São cada vez
mais as notícias sobre vítimas, mortais, de violência doméstica. No entanto não
sei se há mais vítimas agora do que há 40 anos atrás, com as devidas proporções
demográficas tidas em conta. São, é sem dúvida, mais as discussões em espaço
público sobre o assunto. Está o problema centrado na inadmissível violência,
que alguns fazem recair sobretudo numa questão de género o que me parece já
redutor, e que é tanto mais inadmissível, sendo-o desde sempre, quanto mais o Homem
(assim com maiúscula) se afasta da besta num rumo desejável da civilização.
Mas a
questão também se centra, e de forma muito vincada, na relação fronteiriça, e
tantas vezes violada por “dá cá aquela palha” e alimentando o que de pior há em
nós, entre o público e o privado. Por isto, a violência em domínio privado
passou a ser considerada crime público, ainda que só há uma dúzia de anos, e
não sem controvérsia, aqui em Portugal. Nietzsche afirmava, na sua obra «Para
além do Bem e do Mal», que “Em homens duros a intimidade é questão de pudor - e
algo de precioso” o que justificará a denúncia de uma situação da intimidade,
ainda que de outrem, para o domínio público como, ainda para muitos, um ato de
fraqueza, semelhante à da delação, e não de coragem. Também neste campo as
fronteiras são difíceis de medir e julgar, com parâmetros de Bem e Mal à
mistura e a baralhar o comum mortal.
A
preciosidade da vida íntima ou pessoal, característica que Nietzsche lhe
atribui na sentença que citei, é precisamente o que tantas vezes leva à
hesitação da denúncia, pelos próprios, e aí é queixa, ou terceiros. Queixa e
denúncia são substantivos negativos, sendo até o diminutivo “queixinhas”

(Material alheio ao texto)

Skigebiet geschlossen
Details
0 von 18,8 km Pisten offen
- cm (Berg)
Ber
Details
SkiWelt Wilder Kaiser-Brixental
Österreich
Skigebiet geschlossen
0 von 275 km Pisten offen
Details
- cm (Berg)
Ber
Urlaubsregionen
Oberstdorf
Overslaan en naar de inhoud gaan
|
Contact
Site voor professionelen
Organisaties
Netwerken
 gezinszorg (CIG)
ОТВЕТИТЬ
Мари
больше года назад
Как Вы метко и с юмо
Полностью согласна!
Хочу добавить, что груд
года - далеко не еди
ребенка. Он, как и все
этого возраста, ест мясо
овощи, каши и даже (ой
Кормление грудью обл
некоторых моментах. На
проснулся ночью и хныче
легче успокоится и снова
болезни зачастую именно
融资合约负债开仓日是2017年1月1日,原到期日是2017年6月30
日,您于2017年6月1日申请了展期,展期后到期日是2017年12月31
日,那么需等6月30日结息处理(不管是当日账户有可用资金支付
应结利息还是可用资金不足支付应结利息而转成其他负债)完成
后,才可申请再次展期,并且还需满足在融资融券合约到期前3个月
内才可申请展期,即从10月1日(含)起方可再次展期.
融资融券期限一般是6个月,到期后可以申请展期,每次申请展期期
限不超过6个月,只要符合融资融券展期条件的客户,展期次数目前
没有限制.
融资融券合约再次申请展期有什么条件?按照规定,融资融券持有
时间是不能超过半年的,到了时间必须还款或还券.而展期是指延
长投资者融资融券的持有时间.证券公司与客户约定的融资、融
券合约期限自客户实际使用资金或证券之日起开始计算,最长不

sinónimo de denúncia. Substantivos tutelados por um outro maior, e tão louvado
e usado, que se adjetiva inúmeras vezes para fazer descer ao caso particular: o
amor. E muitas vezes, só quando o amor a outros se sobrepõe ao amor-próprio ou
até mesmo, porque não admiti-lo ao amor por quem maltrata, só aí a fraqueza se
faz coragem, e se disfarça com o medo.
O que me
parece certo é que, para além das patologias que só encontram possível cura
junto dos médicos, mais uma vez é na educação que se previnem os casos,
ligeiros ou extremos. Ambos são de violência, que acontecem no espaço privado
das famílias e que, na maioria dos casos, têm conotações e justificações com a
intimidade sexual de cada um. E para que também não se caia na tentação do
extremo oposto que, afinal, vem depois legitimar o descrédito das “queixinhas”.
É, por isso, tão lamentável existir quem, com responsabilidades políticas,
pareça continuar a achar que a educação sexual na escola pública, tantas vezes
confundida porque quem não conhece os seus conteúdos, e que assenta, quando é
bem feita, na sólida base da educação dos afetos, seja ainda matéria
controversa e, por isso, a rejeitar e não a aprofundar. Como também ouvi esta
semana que passou, isso seria deixar espaço a que para muitos, talvez ainda uma
maioria dos jovens no mundo inteiro, a educação sexual se faça atrás do
pavilhão da escola, e com ela a dos afetos. Pode, afinal, tratar-se de uma
questão quase geracional, talvez.
Agora que o
Natal se aproxima e a quadra já se vai revestindo desse ambiente que promete o
amor e as tréguas entre todos e em geral, nem que seja só como interrupção do
resto do tempo e as rotinas prossigam dentro de momentos, talvez a tolerância
ganhe outra definição. Mais próxima da intolerância com pactos de silêncio
perante situações que sendo da vida íntima, uma tolerância despudoradamente viva
na denúncia sem estigmas de delação, mas única e exclusivamente com pudores,
porque também os deve haver, de justiça. É que nestes casos em que tantas vezes
só podemos julgar pelas aparências, porque tudo se passa no espaço privado,
quando chegamos a saber e calamos, consentimos.